Fr. Stan Swamy SJ died a few weeks ago. There has been an outpouring of differing views on the circumstances of his incarceration leading to his death what many term as ‘institutional killing’. Most of the write-ups have been lavish in praising his courage to stand up to the powers-that-be, silently and in the most dignified manner. One article that was at odds with others titled Marxist Jesuits Are Not for Tribal Welfare appeared in an online portal. The author makes it appear that as a product of a Jesuit educational institution, he is sympathetic to the Christians, and appreciates the Jesuits for their work in the field of education. However, he makes it clear that Catholic priests, Jesuits in particular, who work with the people on the margins of our society are influenced by Marxist ideology and are a threat to the integrity of the nation.
There are many priests in the Catholic Church who work with the downtrodden of society; there are several, I believe, who may regard them as ‘left-leaning’. It is true that many Jesuits, among others in the 70s and even later, influenced by Liberation Theology, adopted the specific approach of preferential option for the poor. That was a choice they made arising out of their devout reading of the Bible, their understanding of their vocation as shepherds, and from their involvement in the daily struggles of the people. Priesthood in the Chrisitan tradition is not merely cultic; it involves committed leadership that gets itself involved in the joys and sorrows of the people they choose to serve.
For any committed Catholic, especially for a priest, option for the poor is not merely a choice, it is essentially a defining aspect of her/his vocation as a Christian. Jesus of history emphatically proclaimed that he came to inaugurate the kingdom of God. We see him in the gospels unambiguously taking sides with the poor, the sick and the marginalised, socially and otherwise, following the dictum that it is the sick who need the doctor, and not the healthy. It is precisely this core precept of the Bible -- the establishment of the kingdom of God which is partially translated as the realisation of some kind of a socio-economic parity -- that every Christian, and more so a priest, is supposed to abide by. This is not an opportunistic or ‘selective’ understanding of the Biblical theme.
The God of the Bible is anawim Yahweh, the God of the poor and the marginalised. Therefore, Apostle James declares, almost defining what Christianity should be: “Religion that is pure and undefiled before God, the Father, is this: to care for orphans and widows in their distress (everyone who is in real need), and to keep oneself unstained by the world” (Jas 1.27).
It is high time that Christian leaders recapture the primary spirit of the scriptures and come to the assistance of all sections, especially the aggrieved sections of our society. That is what the death of Stan Swamy challenges them to do. Many of the priests could be becoming increasingly conscious that it is not enough to be busy oneself with the regular parish work, and may therefore be involved in the day-to-day life struggles of the people.
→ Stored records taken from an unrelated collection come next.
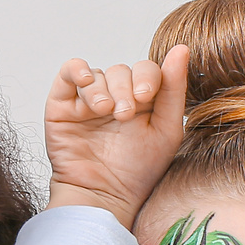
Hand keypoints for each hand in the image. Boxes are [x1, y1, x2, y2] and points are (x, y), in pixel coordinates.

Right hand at [44, 46, 188, 225]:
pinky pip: (69, 72)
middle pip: (122, 70)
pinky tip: (87, 82)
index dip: (148, 76)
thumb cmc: (137, 171)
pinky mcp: (62, 104)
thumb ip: (173, 90)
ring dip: (104, 90)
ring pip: (98, 74)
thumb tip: (182, 48)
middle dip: (125, 89)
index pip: (147, 70)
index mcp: (143, 102)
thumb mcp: (166, 130)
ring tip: (105, 112)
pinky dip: (78, 70)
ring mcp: (88, 100)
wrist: (102, 196)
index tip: (146, 97)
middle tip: (124, 116)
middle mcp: (116, 97)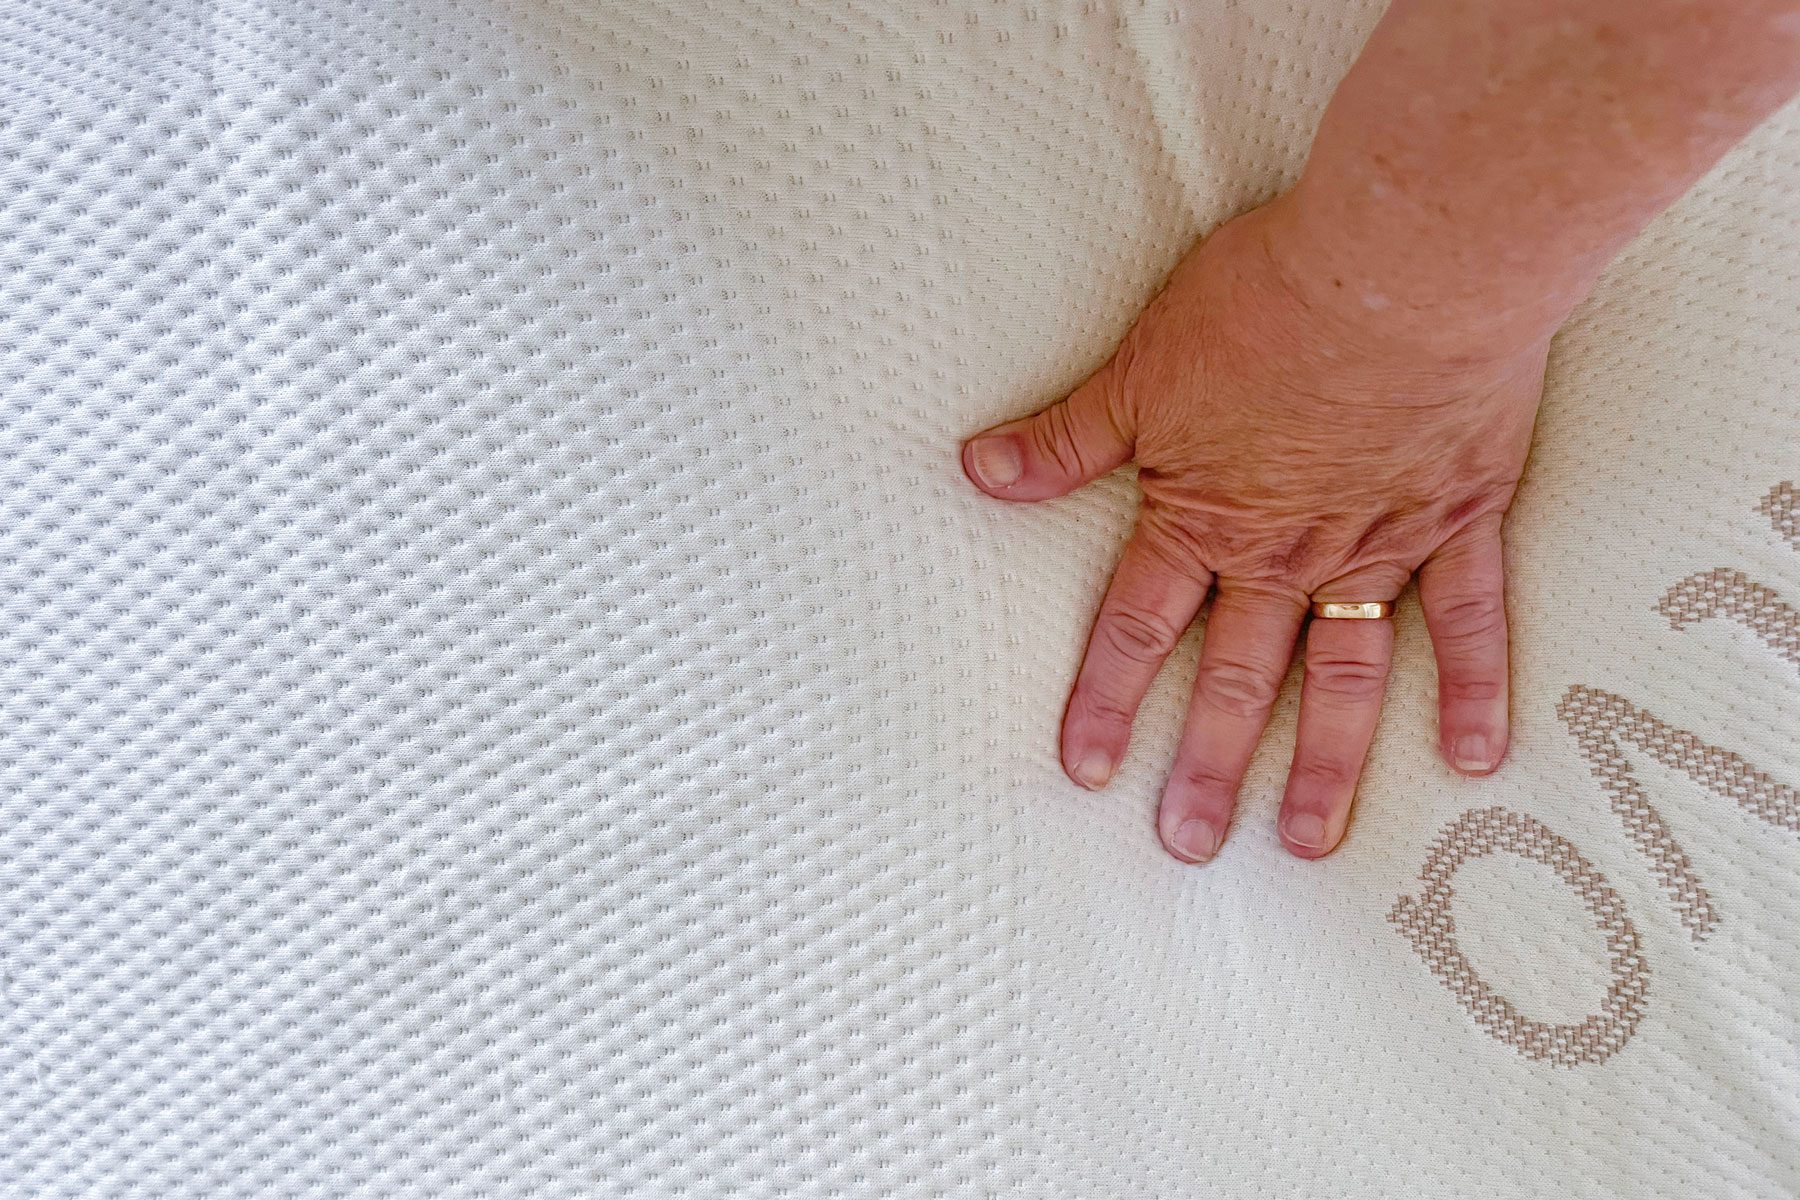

It is this spirit of the Bible that urged Stan Swamy to take a consistent and principled stand in favour of the Adivasis of Jharkhand and engage himself in democratically sanctioned ways of struggle to ensure that they get their rights. If some individuals come to lead a movement of Dalits or Tribals to protect their rights or demand what legitimately should belong to them, they cannot be labelled as hate-mongers and Marxists though that is the easiest thing to do for the powers-that-be!
Nothing could be farther from truth than the allegation by the writer that the ‘Marxist Jesuits’ “want to overthrow Indian society and specifically Hindu society, which, in the vocabulary of cultural Marxism, is seen as hegemonic, patriarchal, misogynistic, and casteist -- a society that the Marxist Jesuits cannot and will not come to a peaceful engagement with.” It is absolutely unfair and unjust to say that the Jesuits and many Catholic priests want to overthrow Indian society, of which they are equally a part. Of course, as persons with deep social concern many of them would wish to usher in certain changes in our society, which includes all sections of people. Caste hierarchy, for example, is a pan-Indian issue, plaguing every religious group. If an intellectual fight against it comes to be seen as an attempt to overthrow the Indian society, Hindu society in particular, that is indeed a sad reading and an opportunistic interpretation of affairs.
For some, anyone will be considered a nationalist and sober as long as he or she serves the interests of ‘the people who matter’. But the moment someone dares to speak up for those at the cutting edge of the society, especially for the Dalits and the Tribals, they become ‘sickulars’, Marxists and Maoist sympathisers, and therefore, anti-nationals. The Catholic Church has not and does not advocate overthrowing of the government or society, “specifically Hindu society”, as the author insinuates. The Church in India unambiguously stands for peaceful, non-violent, constitutionally legitimate and democratic path to bring in any societal change it may advocate with the hope that the rest of the society advocates the same, and not merely promote a majoritarian lipstick democracy.